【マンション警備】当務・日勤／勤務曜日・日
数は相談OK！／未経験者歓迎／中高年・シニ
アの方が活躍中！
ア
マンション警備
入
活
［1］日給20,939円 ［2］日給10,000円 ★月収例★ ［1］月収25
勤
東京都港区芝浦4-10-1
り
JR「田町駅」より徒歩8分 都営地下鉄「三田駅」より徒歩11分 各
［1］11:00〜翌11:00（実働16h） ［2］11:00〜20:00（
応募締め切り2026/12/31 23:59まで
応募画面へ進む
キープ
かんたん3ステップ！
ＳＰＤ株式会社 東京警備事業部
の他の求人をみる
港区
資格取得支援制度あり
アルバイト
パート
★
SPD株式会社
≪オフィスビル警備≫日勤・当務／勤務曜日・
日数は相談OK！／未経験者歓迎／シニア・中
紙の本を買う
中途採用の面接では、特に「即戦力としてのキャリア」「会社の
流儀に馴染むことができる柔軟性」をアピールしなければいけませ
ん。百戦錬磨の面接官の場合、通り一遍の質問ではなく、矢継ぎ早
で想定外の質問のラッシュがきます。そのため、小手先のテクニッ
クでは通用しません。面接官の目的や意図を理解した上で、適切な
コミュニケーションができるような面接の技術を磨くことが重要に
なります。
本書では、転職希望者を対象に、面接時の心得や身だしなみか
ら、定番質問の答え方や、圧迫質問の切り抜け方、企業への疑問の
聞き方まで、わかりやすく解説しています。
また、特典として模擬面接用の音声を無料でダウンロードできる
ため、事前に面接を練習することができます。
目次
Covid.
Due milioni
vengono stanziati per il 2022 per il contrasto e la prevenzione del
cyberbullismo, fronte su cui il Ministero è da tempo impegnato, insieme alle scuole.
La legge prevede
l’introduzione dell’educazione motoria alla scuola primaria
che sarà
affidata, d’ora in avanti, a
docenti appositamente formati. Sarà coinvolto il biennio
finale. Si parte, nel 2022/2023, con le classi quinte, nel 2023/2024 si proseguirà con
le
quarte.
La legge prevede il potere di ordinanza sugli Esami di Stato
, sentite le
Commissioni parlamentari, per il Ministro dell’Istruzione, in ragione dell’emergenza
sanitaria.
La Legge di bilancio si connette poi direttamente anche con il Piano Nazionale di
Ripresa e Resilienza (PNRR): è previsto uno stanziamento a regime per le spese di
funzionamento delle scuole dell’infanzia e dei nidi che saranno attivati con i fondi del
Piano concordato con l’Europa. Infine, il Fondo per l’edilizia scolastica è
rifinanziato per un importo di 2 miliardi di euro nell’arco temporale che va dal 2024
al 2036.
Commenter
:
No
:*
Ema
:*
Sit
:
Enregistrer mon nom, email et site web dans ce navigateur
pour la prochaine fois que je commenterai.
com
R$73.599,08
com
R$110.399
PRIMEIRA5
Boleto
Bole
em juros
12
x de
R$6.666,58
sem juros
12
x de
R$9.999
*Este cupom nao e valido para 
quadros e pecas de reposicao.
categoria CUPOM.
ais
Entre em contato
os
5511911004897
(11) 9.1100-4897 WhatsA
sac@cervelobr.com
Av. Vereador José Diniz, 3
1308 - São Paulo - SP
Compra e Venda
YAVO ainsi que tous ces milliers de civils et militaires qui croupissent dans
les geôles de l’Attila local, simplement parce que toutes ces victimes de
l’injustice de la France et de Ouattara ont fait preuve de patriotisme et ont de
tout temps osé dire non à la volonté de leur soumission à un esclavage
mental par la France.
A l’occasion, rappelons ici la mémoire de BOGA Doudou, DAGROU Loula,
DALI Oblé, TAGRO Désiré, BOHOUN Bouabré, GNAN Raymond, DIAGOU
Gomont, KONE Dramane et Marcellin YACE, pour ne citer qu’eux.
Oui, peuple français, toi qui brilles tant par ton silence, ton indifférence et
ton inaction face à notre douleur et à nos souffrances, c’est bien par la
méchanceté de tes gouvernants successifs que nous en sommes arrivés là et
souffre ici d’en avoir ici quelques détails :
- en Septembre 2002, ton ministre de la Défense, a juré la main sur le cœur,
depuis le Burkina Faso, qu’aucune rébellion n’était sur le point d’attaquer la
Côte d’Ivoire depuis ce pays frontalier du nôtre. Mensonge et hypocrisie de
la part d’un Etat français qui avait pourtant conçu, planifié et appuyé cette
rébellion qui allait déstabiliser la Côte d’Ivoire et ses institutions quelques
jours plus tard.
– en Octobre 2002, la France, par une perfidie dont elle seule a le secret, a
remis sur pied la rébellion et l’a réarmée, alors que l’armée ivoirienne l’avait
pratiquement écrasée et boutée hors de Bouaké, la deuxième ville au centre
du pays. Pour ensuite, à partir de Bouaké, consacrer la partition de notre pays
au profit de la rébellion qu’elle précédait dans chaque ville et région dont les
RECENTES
══════
*Task goal*:
Repeat, word for word, the lines from the opening of the material through the line containing "Enregistrer mon nom, email".

*Solution to this problem*:
【マンション警備】当務・日勤／勤務曜日・日
数は相談OK！／未経験者歓迎／中高年・シニ
アの方が活躍中！
ア
マンション警備
入
活
［1］日給20,939円 ［2］日給10,000円 ★月収例★ ［1］月収25
勤
東京都港区芝浦4-10-1
り
JR「田町駅」より徒歩8分 都営地下鉄「三田駅」より徒歩11分 各
［1］11:00〜翌11:00（実働16h） ［2］11:00〜20:00（
応募締め切り2026/12/31 23:59まで
応募画面へ進む
キープ
かんたん3ステップ！
ＳＰＤ株式会社 東京警備事業部
の他の求人をみる
港区
資格取得支援制度あり
アルバイト
パート
★
SPD株式会社
≪オフィスビル警備≫日勤・当務／勤務曜日・
日数は相談OK！／未経験者歓迎／シニア・中
紙の本を買う
中途採用の面接では、特に「即戦力としてのキャリア」「会社の
流儀に馴染むことができる柔軟性」をアピールしなければいけませ
ん。百戦錬磨の面接官の場合、通り一遍の質問ではなく、矢継ぎ早
で想定外の質問のラッシュがきます。そのため、小手先のテクニッ
クでは通用しません。面接官の目的や意図を理解した上で、適切な
コミュニケーションができるような面接の技術を磨くことが重要に
なります。
本書では、転職希望者を対象に、面接時の心得や身だしなみか
ら、定番質問の答え方や、圧迫質問の切り抜け方、企業への疑問の
聞き方まで、わかりやすく解説しています。
また、特典として模擬面接用の音声を無料でダウンロードできる
ため、事前に面接を練習することができます。
目次
Covid.
Due milioni
vengono stanziati per il 2022 per il contrasto e la prevenzione del
cyberbullismo, fronte su cui il Ministero è da tempo impegnato, insieme alle scuole.
La legge prevede
l’introduzione dell’educazione motoria alla scuola primaria
che sarà
affidata, d’ora in avanti, a
docenti appositamente formati. Sarà coinvolto il biennio
finale. Si parte, nel 2022/2023, con le classi quinte, nel 2023/2024 si proseguirà con
le
quarte.
La legge prevede il potere di ordinanza sugli Esami di Stato
, sentite le
Commissioni parlamentari, per il Ministro dell’Istruzione, in ragione dell’emergenza
sanitaria.
La Legge di bilancio si connette poi direttamente anche con il Piano Nazionale di
Ripresa e Resilienza (PNRR): è previsto uno stanziamento a regime per le spese di
funzionamento delle scuole dell’infanzia e dei nidi che saranno attivati con i fondi del
Piano concordato con l’Europa. Infine, il Fondo per l’edilizia scolastica è
rifinanziato per un importo di 2 miliardi di euro nell’arco temporale che va dal 2024
al 2036.
Commenter
:
No
:*
Ema
:*
Sit
:
Enregistrer mon nom, email et site web dans ce navigateur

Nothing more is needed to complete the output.